TASK ITEM | Set down every entry once more, exactly as it appears.

[Excerpts from a dataset]

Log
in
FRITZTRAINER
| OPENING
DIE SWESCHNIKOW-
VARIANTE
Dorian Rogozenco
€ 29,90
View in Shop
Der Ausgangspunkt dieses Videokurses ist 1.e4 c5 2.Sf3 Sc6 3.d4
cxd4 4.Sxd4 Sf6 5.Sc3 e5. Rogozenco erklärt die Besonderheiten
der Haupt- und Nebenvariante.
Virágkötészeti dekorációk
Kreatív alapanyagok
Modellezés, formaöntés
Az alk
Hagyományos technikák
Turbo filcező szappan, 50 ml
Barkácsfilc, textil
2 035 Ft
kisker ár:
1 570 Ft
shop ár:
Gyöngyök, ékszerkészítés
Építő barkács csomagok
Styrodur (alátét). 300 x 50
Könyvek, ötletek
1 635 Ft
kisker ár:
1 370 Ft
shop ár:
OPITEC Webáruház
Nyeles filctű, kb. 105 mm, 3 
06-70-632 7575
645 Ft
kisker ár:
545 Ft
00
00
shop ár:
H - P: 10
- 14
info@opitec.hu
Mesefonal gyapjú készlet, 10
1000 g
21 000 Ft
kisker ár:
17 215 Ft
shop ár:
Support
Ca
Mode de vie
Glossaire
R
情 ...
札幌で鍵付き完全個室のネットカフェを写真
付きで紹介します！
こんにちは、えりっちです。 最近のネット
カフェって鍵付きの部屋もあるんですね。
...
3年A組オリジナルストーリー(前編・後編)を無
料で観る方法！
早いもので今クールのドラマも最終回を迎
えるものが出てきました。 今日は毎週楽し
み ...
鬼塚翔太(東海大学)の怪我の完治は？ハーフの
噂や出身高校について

EXPECTED ANSWER |
Log
in
FRITZTRAINER
| OPENING
DIE SWESCHNIKOW-
VARIANTE
Dorian Rogozenco
€ 29,90
View in Shop
Der Ausgangspunkt dieses Videokurses ist 1.e4 c5 2.Sf3 Sc6 3.d4
cxd4 4.Sxd4 Sf6 5.Sc3 e5. Rogozenco erklärt die Besonderheiten
der Haupt- und Nebenvariante.
Virágkötészeti dekorációk
Kreatív alapanyagok
Modellezés, formaöntés
Az alk
Hagyományos technikák
Turbo filcező szappan, 50 ml
Barkácsfilc, textil
2 035 Ft
kisker ár:
1 570 Ft
shop ár:
Gyöngyök, ékszerkészítés
Építő barkács csomagok
Styrodur (alátét). 300 x 50
Könyvek, ötletek
1 635 Ft
kisker ár:
1 370 Ft
shop ár:
OPITEC Webáruház
Nyeles filctű, kb. 105 mm, 3 
06-70-632 7575
645 Ft
kisker ár:
545 Ft
00
00
shop ár:
H - P: 10
- 14
info@opitec.hu
Mesefonal gyapjú készlet, 10
1000 g
21 000 Ft
kisker ár:
17 215 Ft
shop ár:
Support
Ca
Mode de vie
Glossaire
R
情 ...
札幌で鍵付き完全個室のネットカフェを写真
付きで紹介します！
こんにちは、えりっちです。 最近のネット
カフェって鍵付きの部屋もあるんですね。
...
3年A組オリジナルストーリー(前編・後編)を無
料で観る方法！
早いもので今クールのドラマも最終回を迎
えるものが出てきました。 今日は毎週楽し
み ...
鬼塚翔太(東海大学)の怪我の完治は？ハーフの
噂や出身高校について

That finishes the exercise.